## STATED GOAL
In the forum thread below, what limit does soundman give for tightening past finger tight?

# What is wrong with this picture VII



## Mayhem (Dec 29, 2004)

Another one with no hints!


----------



## soundman (Dec 29, 2004)

What are we looking at?


----------



## SuperCow (Dec 29, 2004)

That looks like a decorated nail between the two prongs of a nail-puller on a hammer. I think I'm wrong, though.


----------



## SketchyCroftPpl (Dec 29, 2004)

No I agree it does look like a nail in the prongs of a hammer, but maybe not a nail but instead like a bolt or a screw and someone is doing something wrong. Oh an actor pulling a nail!

~Nick


----------



## __WWW__ (Dec 29, 2004)

yea im not realy sure what it is


----------



## soundman (Dec 29, 2004)

In that case the locking bolt was overtightened, with it that far in when someone tightens down on the wing nut they will be appling all the presure on the end of the bolt instead of evenly spread around the clamp. This could cause a hole in the pipe is done to the exreme. NEVER TIGHTEN MORE THAN TWO TURNS PAST FINGER TIGHT.


----------



## zac850 (Dec 29, 2004)

Well, there is red liquid stuff all around the picture, so is that blood? If it is, thats the problem, blood should be kept away from all stage equipment.

Other then that, it looks like some metal piece that has broken off from something else, but thats all I can see...


----------



## SuperCow (Dec 29, 2004)

It dosen't look like a liquid to me. In fact, some of the larger spots look like some type of wax.

## DATA BLOCK
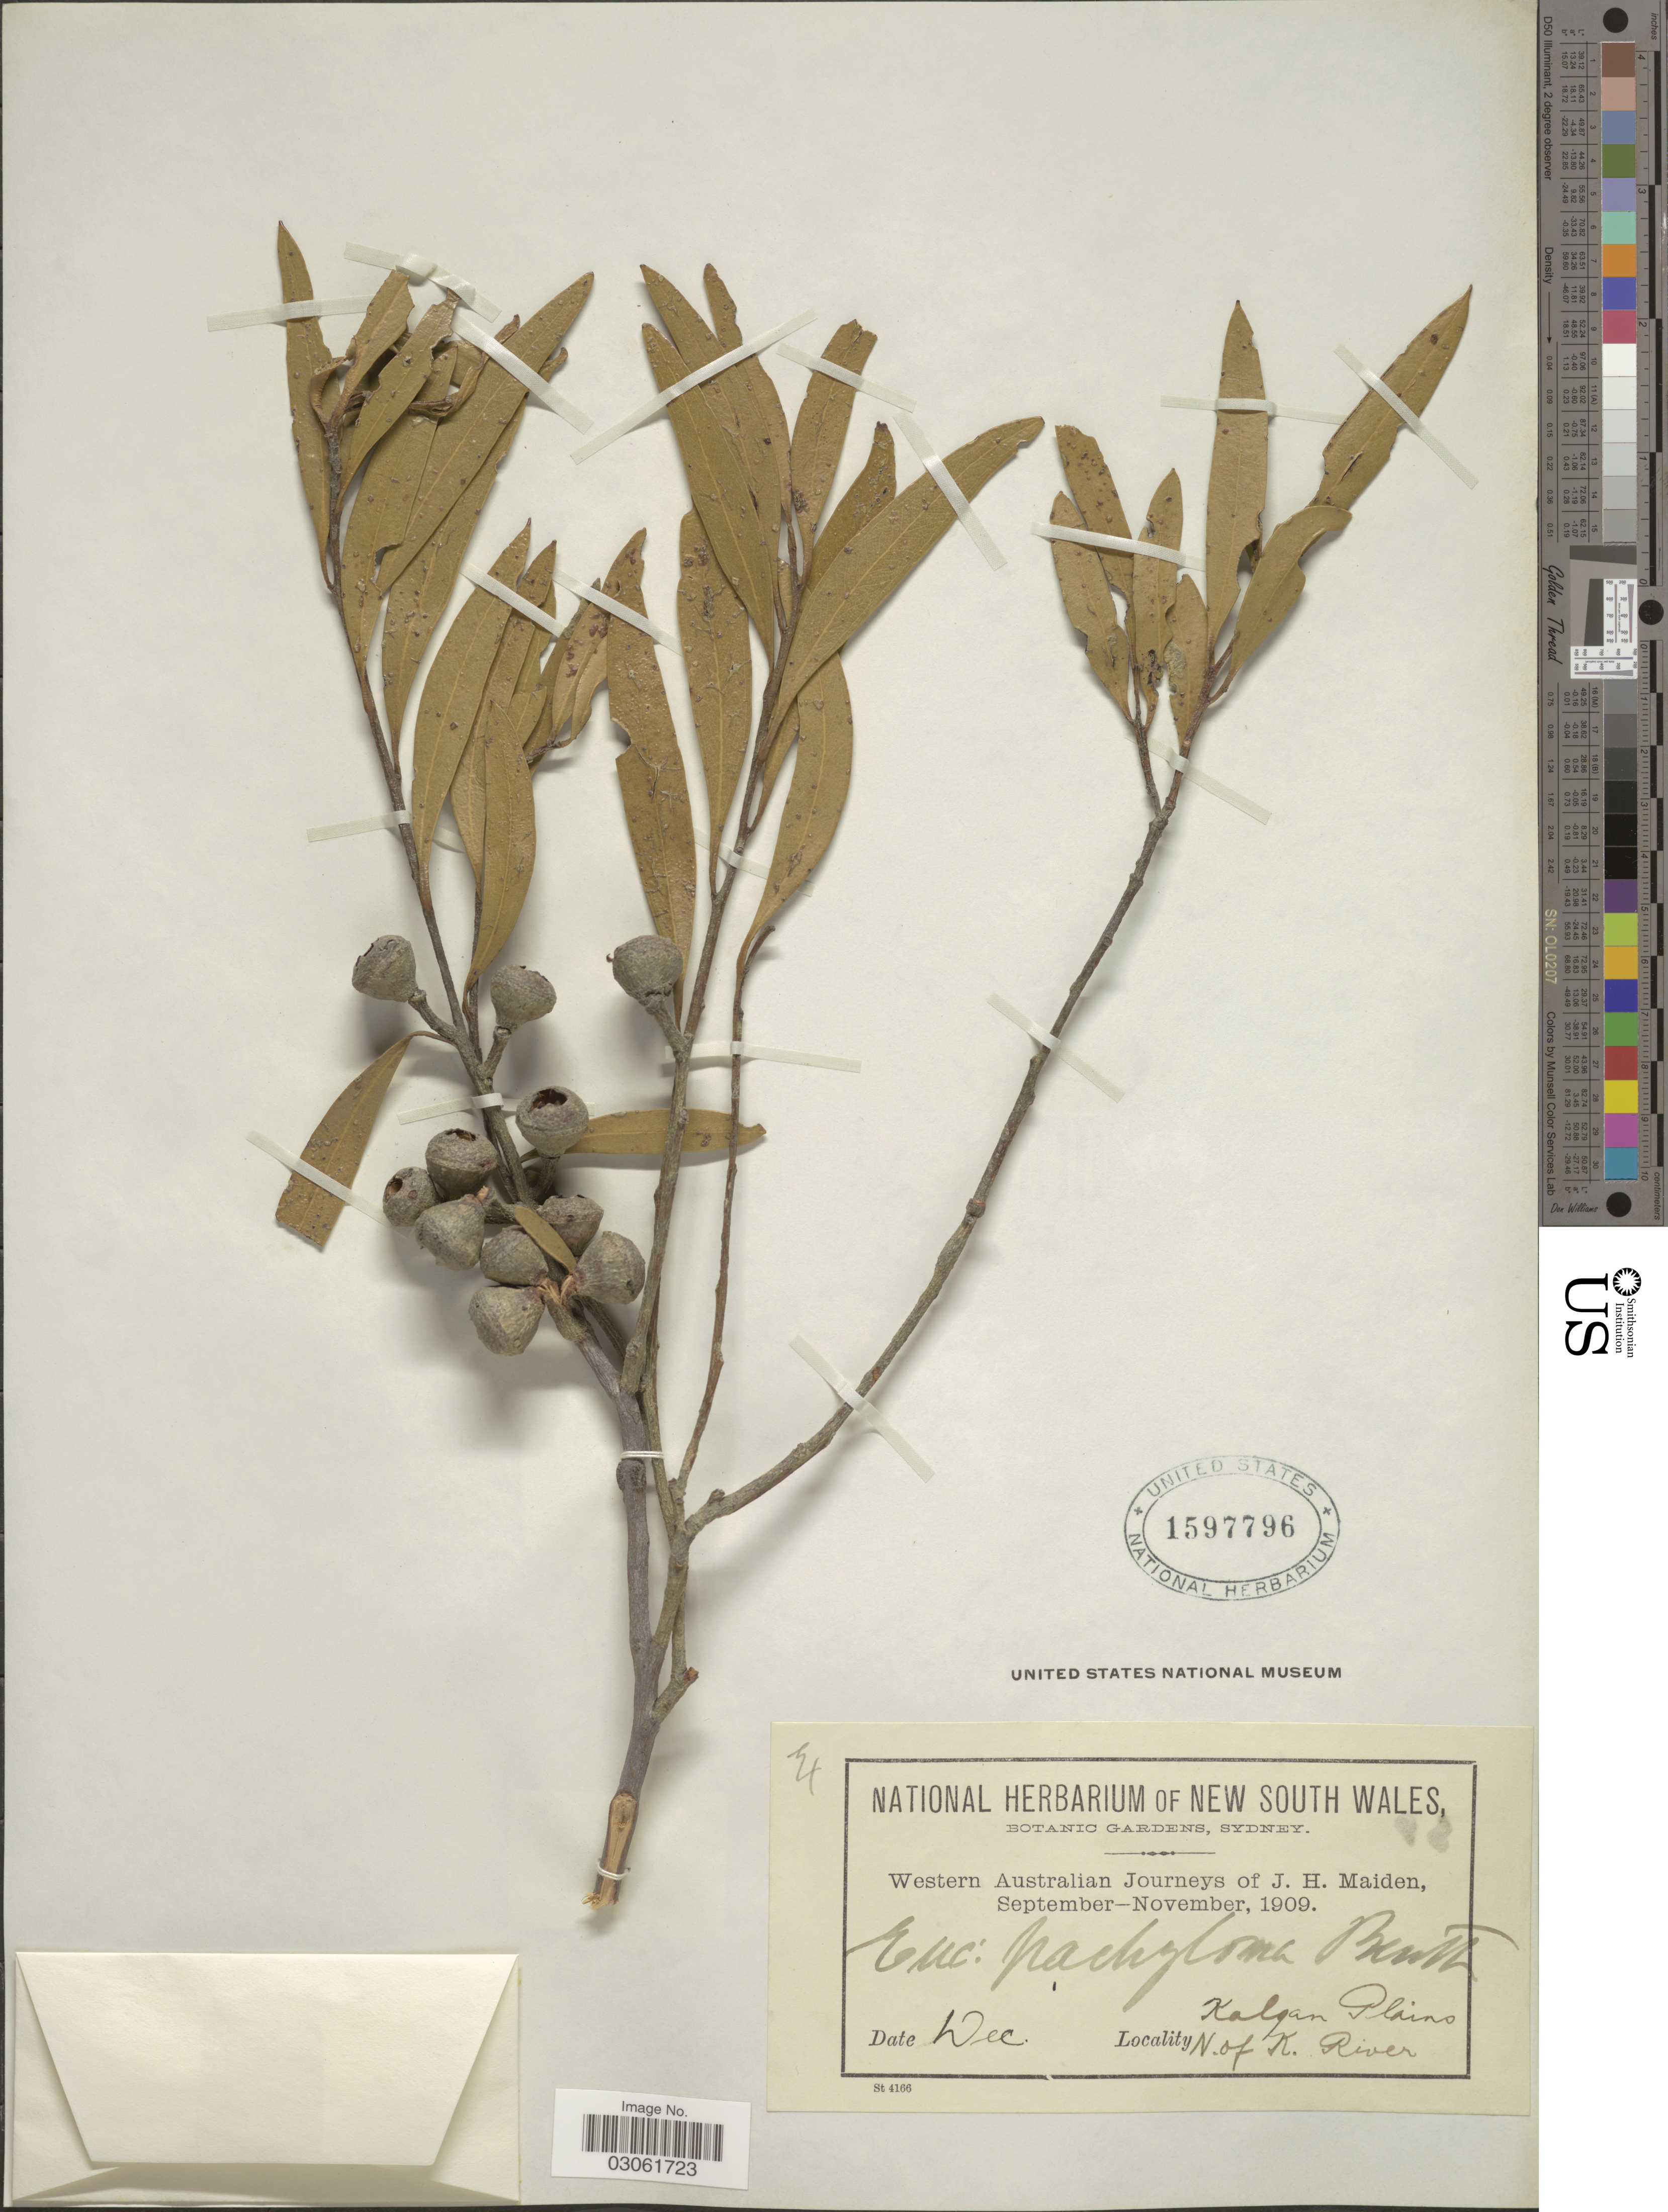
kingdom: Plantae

## COMPLETED EXERCISE
Never more than two turns past finger tight.